* [Page extract]

Butters, the Lollipop King and Snarf from ThunderCats flee through the forest and observe the evil characters torturing and mutilating Strawberry Shortcake. As they discuss her fate, the Woodland Christmas Critters from Cartman's Christmas story appear, suggesting worse forms of torment. They propose forcing her to eat her gouged-out eye, and then giving her AIDS by having someone infected with the disease urinate in her eye socket, before raping and killing her, to the other evil characters' shock. Not knowing of anyone so infected among their number, they set off to find someone with AIDS in the forest.

Meanwhile, Kyle and Stan are interrogated at The Pentagon. They are told of a portal into Imaginationland that had been built during the Cold War and is controlled by the government. It is discovered that the portal powers up when the boys, after trial and error, correctly sing the "Imagination" song that the Mayor sang in the previous episode. The Pentagon decides to send a group of soldiers into Imaginationland, led by Kurt Russell, since his appearance in the film Stargate gives him more experience than anyone else. Before the troops are sent, Cartman breaks into the Pentagon in order for Kyle to suck his balls, as per their bet. After Russell and his troop cross the portal, they encounter the Woodland Critters, who gang rape and kill the soldiers. The resulting emergency alert interrupts Kyle and Cartman before they can carry out the terms of the bet. Then, ManBearPig breaks through the portal into the Pentagon causing havoc before a Pentagon employee manages to reverse the portal, sending ManBearPig back into it, but it sucks Stan through as well, and the energy electrocutes Kyle, leaving him seemingly dead on the portal room floor, but he is revived by Cartman using CPR, though his reasons for doing so are selfishly motivated, purely so Kyle can't "weasel out" of having to suck his balls.

In Imaginationland, Butters arrives at Castle Sunshine and is brought before the Council of Nine, consisting of Aslan, Gandalf, Glinda, Luke Skywalker, Morpheus, Popeye, Wonder Woman, Jesus and Zeus. The council determine that Butters is "the key" to taking back Imaginationland from the evil characters, despite Butters' protestations.

* [Requirement A] Name the characters who flee through the forest at the start of the Imaginationland plot summary.
* [Requirement B] According to the Imaginationland plot summary, why is Kurt Russell chosen to lead the soldiers into Imaginationland?
* [Requirement C] Please carry on the Imaginationland plot summary from its last sentence.

(Collection entries)
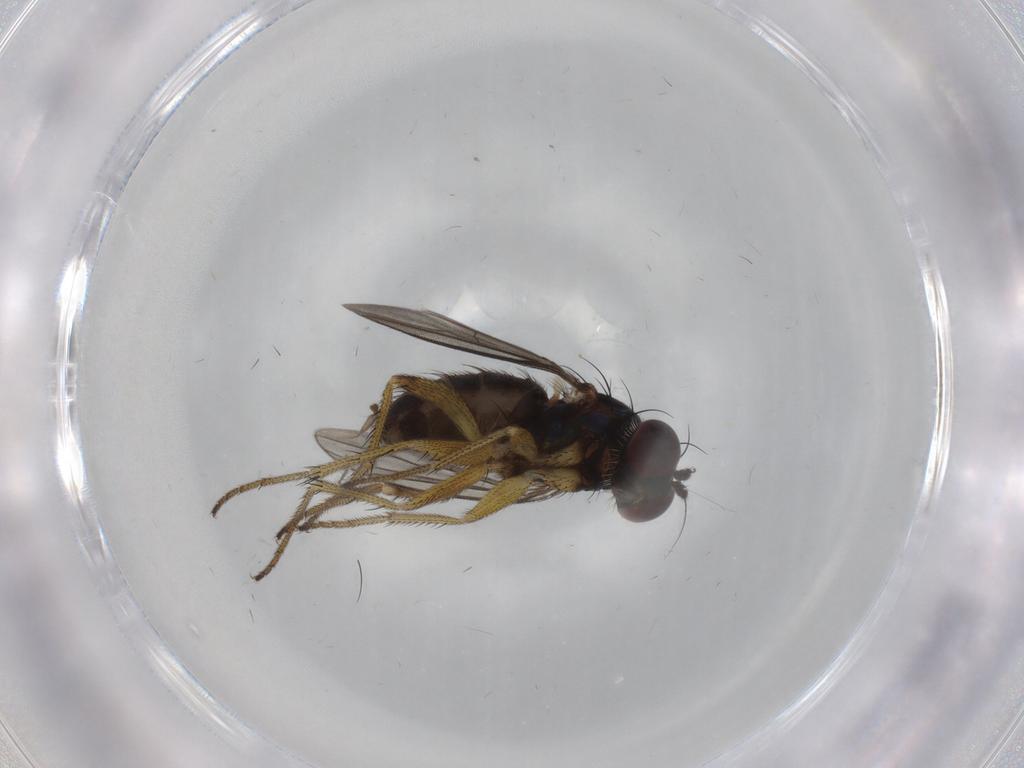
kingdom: Animalia
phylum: Arthropoda
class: Insecta
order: Diptera
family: Dolichopodidae
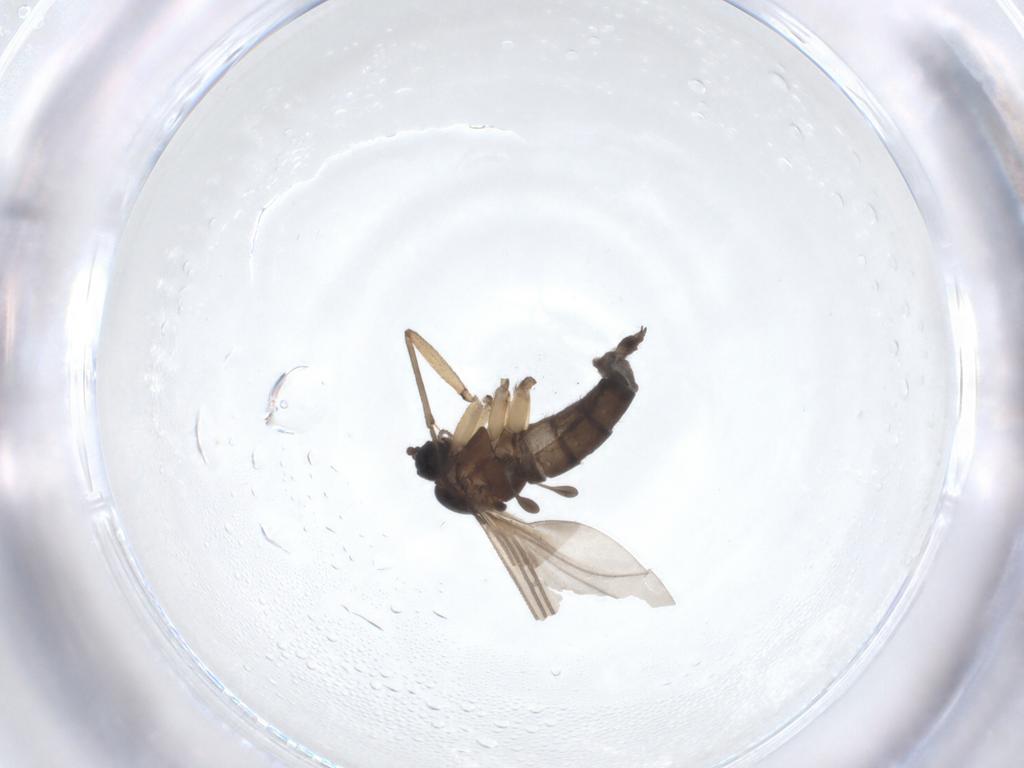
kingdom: Animalia
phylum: Arthropoda
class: Insecta
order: Diptera
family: Sciaridae
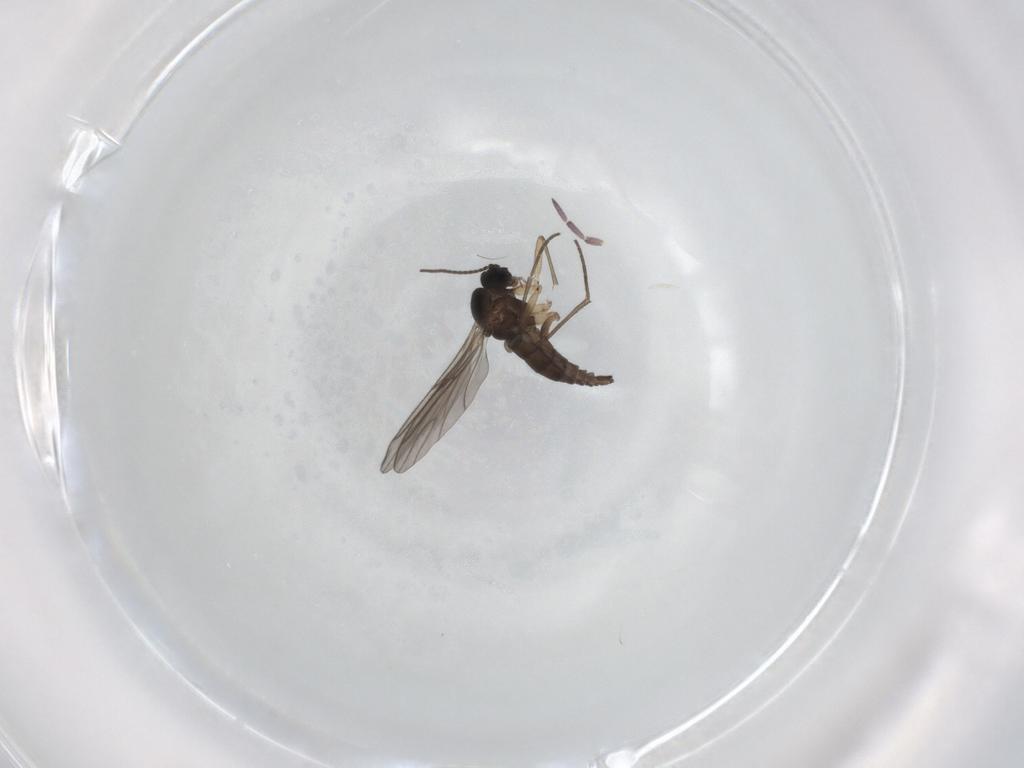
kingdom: Animalia
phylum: Arthropoda
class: Insecta
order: Diptera
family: Sciaridae
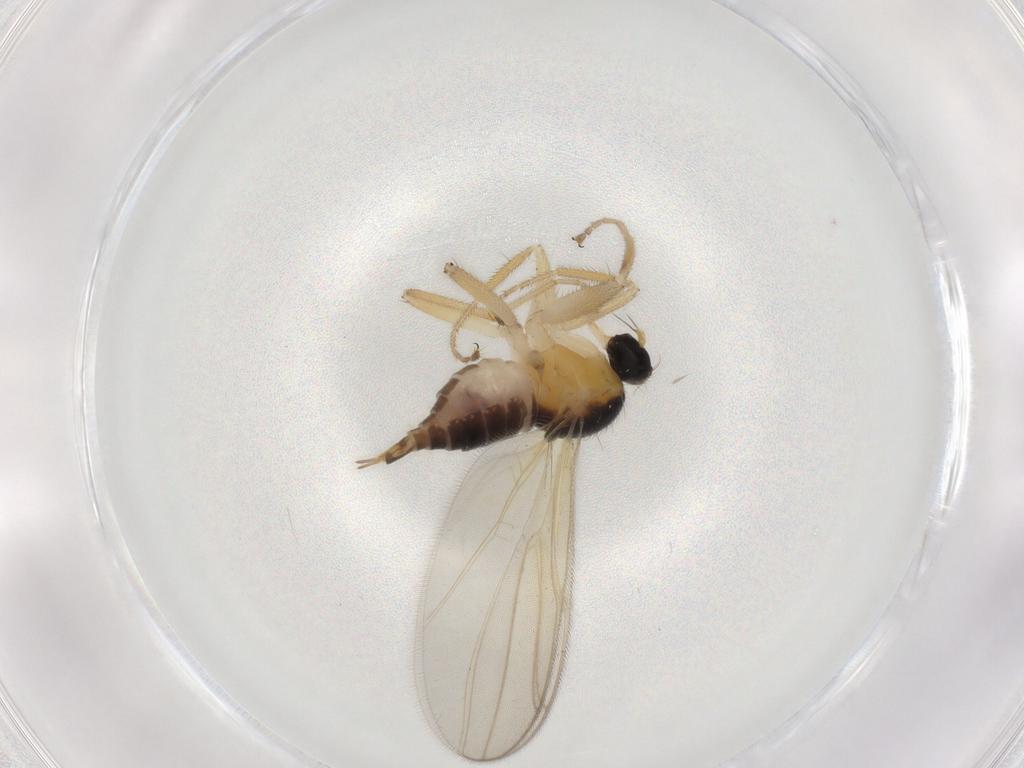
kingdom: Animalia
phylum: Arthropoda
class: Insecta
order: Diptera
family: Chironomidae
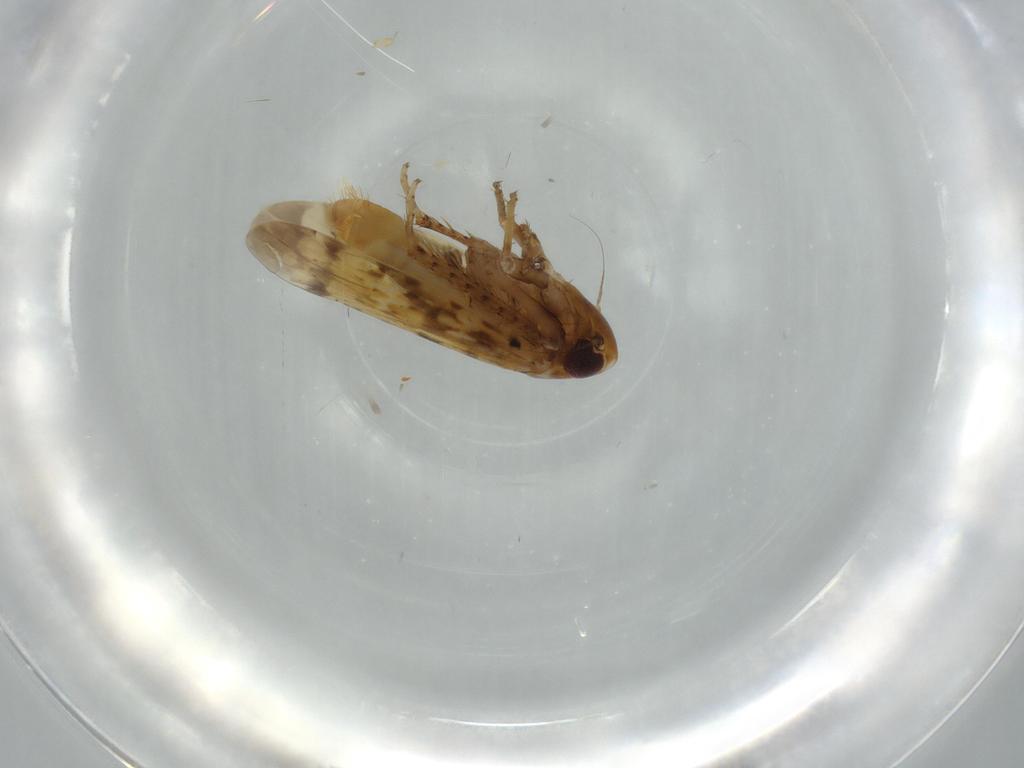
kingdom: Animalia
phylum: Arthropoda
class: Insecta
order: Hemiptera
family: Cicadellidae
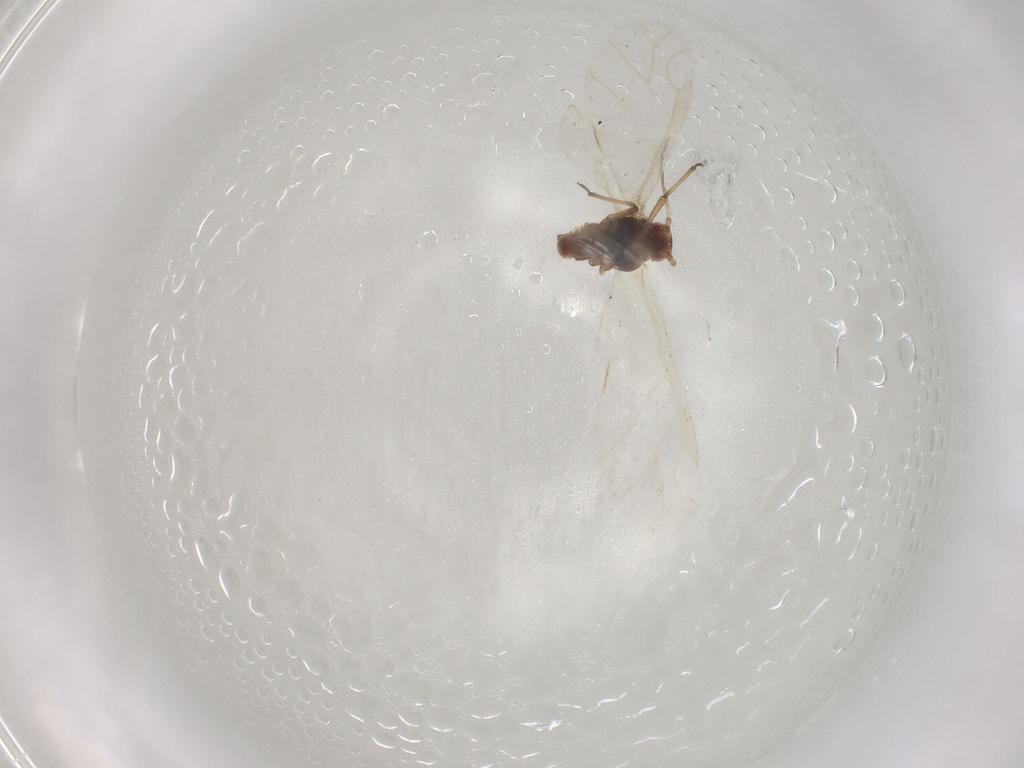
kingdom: Animalia
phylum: Arthropoda
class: Insecta
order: Hemiptera
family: Aphididae
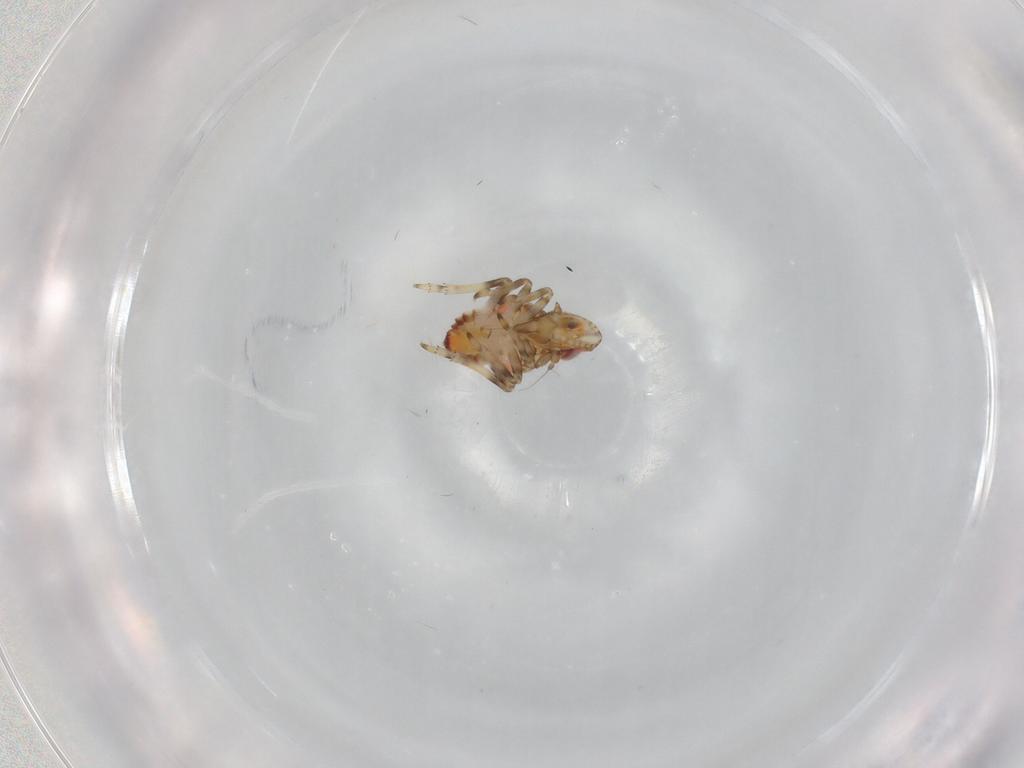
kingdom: Animalia
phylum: Arthropoda
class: Insecta
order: Hemiptera
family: Tropiduchidae
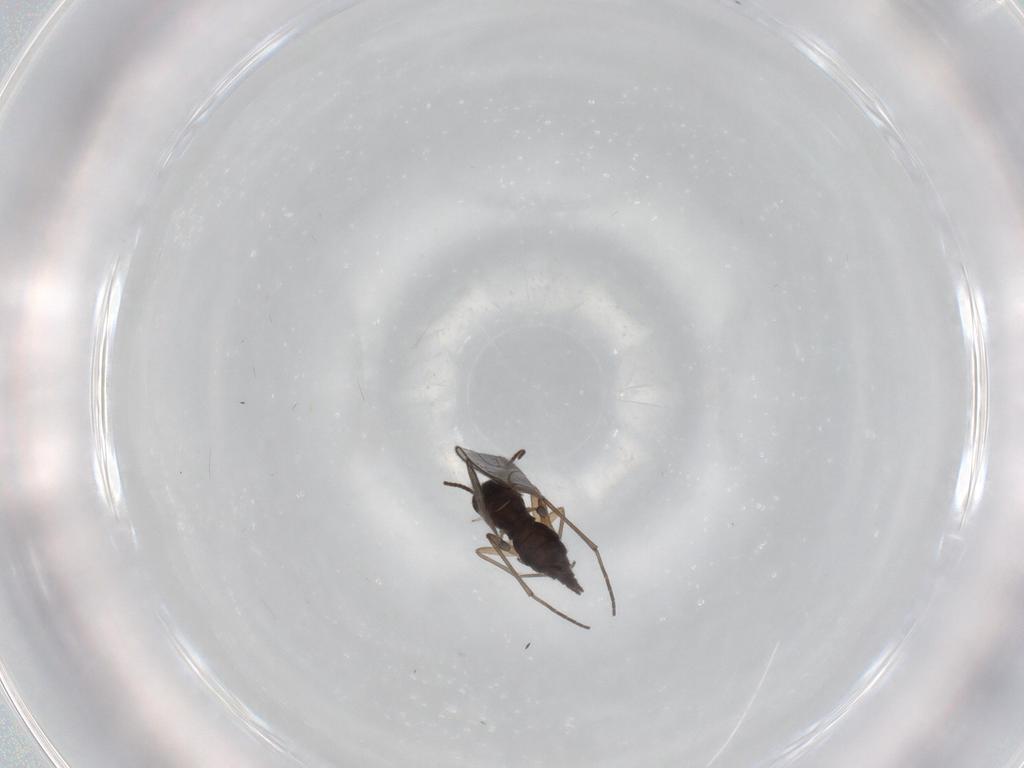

* [Written answer A] Butters, the Lollipop King and Snarf from ThunderCats

* [Written answer B] His appearance in the film Stargate gives him more experience than anyone else.

* [Written answer C]
Back in the Pentagon, the general, seeing that their "imaginations have run wild", orders for a nuclear missile to be launched through the portal. At the hospital, Kyle awakens from his coma to find Cartman at his bedside, pleased that Kyle is now free to make good on their bet.

==Reception and release==

IGN gave the episode a rating of 7.9/10 saying that the "episode definitely feels like the 2nd part of a trilogy that should have been two parts". Josh Modell of The A.V. Club gave the trilogy a B grade, criticizing the slow pace of the main plot and calling it "more like an excuse for a nostalgia trip than a good arc." However, he praised Cartman's endless pursuit of his bet with Kyle and the return of the Christmas critters, calling their appearance, "some of the funniest moments in South Park's recent history".

The Imaginationland Trilogy won the Primetime Emmy Award for Outstanding Animated Program (for Programming One Hour or More).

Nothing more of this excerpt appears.